Das Bürgerbegehren sei aus diesen Gründen unzulässig, es gibt keinen Ermessensspielraum. Magistrat und Stadtverordnetenversammlung müssen deshalb das Bürgerbegehren ablehnen. Erst danach hat die Initiative für das Bürgerbegehren den Rechtsweg zu beschreiten.
Sollte die Stadtverordnetenversammlung das Bürgerbegehren anerkennen, dann müsse der Bürgermeister wegen Gesetzesverstoß´dagegen einschreiten.
Fraktionsvorsitzender Gerlach (SPD)
Er vergewissert sich noch einmal, selbst wenn wir zustimmen dürften wir das also nicht. Danach macht er sich Sorgen, wie man in der Öffentlichkeit argumentieren solle, man würde doch den Unwillen der Bürger auf sich ziehen. Dafür hat der Städtetags-Direktor einen Rat: Sie sind nur dem Gewissen und dem Gemeinwohl verantwortlich, Homberg hat doch mehr als 2000 Wahlberechtigte. Die Partei müsse Selbstbewusstsein zeigen. "Sie sind die Meinung der Bevölkerung." gibt er zu bedenken. Nicht in der Stadtverordnetenversammlung politisch diskutieren, nur auf die formalen Mängel verweisen.
Bevor Gerlach zur Fraktionsitzung aufbricht vergewissert er sich noch einmal. Er wird der Fraktion raten nach dem Urteil der Rechsanwälte zu entscheiden, keine politische Diskussion um nicht in die öffentliche Kritik zu geraten.

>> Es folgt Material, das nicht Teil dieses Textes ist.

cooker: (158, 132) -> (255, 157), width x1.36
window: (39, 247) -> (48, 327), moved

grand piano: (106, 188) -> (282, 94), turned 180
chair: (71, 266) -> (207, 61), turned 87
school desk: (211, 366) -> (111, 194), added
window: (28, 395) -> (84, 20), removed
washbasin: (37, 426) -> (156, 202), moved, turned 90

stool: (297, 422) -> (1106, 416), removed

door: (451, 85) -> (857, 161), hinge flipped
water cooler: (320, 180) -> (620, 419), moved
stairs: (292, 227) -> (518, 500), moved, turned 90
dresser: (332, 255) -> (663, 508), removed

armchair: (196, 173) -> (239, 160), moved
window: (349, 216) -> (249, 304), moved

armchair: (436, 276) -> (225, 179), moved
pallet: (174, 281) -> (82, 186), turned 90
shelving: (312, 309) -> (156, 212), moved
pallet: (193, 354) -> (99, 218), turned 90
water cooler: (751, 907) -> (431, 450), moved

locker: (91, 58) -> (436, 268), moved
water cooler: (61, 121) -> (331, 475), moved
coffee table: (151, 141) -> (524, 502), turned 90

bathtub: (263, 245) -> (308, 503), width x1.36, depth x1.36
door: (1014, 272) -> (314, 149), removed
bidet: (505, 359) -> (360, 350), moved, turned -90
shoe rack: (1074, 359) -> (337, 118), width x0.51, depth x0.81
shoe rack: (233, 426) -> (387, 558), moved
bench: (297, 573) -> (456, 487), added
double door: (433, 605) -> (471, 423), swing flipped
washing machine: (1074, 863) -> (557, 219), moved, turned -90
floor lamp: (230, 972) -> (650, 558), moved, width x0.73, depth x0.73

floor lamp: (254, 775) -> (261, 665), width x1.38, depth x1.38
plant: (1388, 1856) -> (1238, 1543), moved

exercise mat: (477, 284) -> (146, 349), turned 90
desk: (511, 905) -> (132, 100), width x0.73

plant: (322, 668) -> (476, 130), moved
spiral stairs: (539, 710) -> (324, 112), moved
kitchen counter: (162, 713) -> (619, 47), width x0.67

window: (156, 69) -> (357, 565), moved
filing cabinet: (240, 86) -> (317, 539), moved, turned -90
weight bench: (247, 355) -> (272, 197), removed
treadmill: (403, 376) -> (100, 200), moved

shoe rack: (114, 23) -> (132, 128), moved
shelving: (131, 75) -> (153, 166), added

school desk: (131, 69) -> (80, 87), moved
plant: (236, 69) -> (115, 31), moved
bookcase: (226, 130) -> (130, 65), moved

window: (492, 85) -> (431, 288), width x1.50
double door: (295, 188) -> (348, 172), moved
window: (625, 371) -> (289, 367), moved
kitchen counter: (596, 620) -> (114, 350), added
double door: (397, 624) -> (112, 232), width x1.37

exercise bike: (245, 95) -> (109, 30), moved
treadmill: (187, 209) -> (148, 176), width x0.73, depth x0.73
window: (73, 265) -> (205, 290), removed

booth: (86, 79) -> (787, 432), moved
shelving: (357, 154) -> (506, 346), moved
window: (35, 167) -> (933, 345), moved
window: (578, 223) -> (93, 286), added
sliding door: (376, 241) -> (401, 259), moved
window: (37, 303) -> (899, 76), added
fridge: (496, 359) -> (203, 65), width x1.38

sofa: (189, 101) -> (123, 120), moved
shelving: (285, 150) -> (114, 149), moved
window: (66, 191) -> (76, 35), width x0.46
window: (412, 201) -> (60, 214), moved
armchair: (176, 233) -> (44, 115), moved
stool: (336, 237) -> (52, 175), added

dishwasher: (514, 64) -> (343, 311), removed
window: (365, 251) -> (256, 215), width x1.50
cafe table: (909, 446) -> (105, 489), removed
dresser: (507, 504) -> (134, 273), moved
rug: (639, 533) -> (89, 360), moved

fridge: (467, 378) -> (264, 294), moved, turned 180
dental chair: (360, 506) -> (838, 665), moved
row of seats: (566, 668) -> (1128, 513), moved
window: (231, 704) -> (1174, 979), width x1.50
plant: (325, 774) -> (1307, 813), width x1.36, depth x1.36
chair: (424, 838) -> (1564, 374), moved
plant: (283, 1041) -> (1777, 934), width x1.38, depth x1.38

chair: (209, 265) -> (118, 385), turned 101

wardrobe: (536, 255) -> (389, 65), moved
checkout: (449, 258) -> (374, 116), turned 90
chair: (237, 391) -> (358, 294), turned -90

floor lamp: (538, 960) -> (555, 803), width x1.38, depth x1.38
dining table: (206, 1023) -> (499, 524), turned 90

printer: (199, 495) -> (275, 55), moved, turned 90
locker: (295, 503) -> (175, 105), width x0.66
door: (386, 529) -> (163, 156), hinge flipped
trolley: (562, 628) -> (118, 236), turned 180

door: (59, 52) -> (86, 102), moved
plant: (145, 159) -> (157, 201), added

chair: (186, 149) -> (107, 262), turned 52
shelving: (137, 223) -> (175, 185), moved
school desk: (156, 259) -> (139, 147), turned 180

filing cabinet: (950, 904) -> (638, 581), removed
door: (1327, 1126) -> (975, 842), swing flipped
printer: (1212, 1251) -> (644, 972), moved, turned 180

Fraktionsvorsitzender Kroeschell (CDU)
Bürger informieren sich oberflächlich, sie reagieren emotional. Die Presse versucht Demokratie lächerlich zu machen. Wir halten das aus. Es wird interessant herauszufinden, welche Informationen die Bürger noch brauchen. Wir können in aller Gelassenheit…
Und die anderen…
Stadtrat Heinz Engelhard (FDP) sah nur, wie Gerlach versuchte sich zu entschuldigen und herauszuziehen, statt zu seinem Beschluss zu stehen. Ihm würde es stinken. Gerlach fiel der erregten Rede mehrfach ins Wort. Stadtrat Karl Weiß (FWG) gab zu bedenken, dass sich Homberg wieder lächerlich mache. "Wir müssen es als Politiker auslöffeln." Es sei eine politische Lachnummer, die Wahlbeteiligung werde weiter sinken. Auch der Versuch des Fraktionsvorsitzendne Achim Jäger (FWG) noch einmal in aller Ruhe sachlich mit Zahlen untermauert zu diskutieren, fruchtete nicht.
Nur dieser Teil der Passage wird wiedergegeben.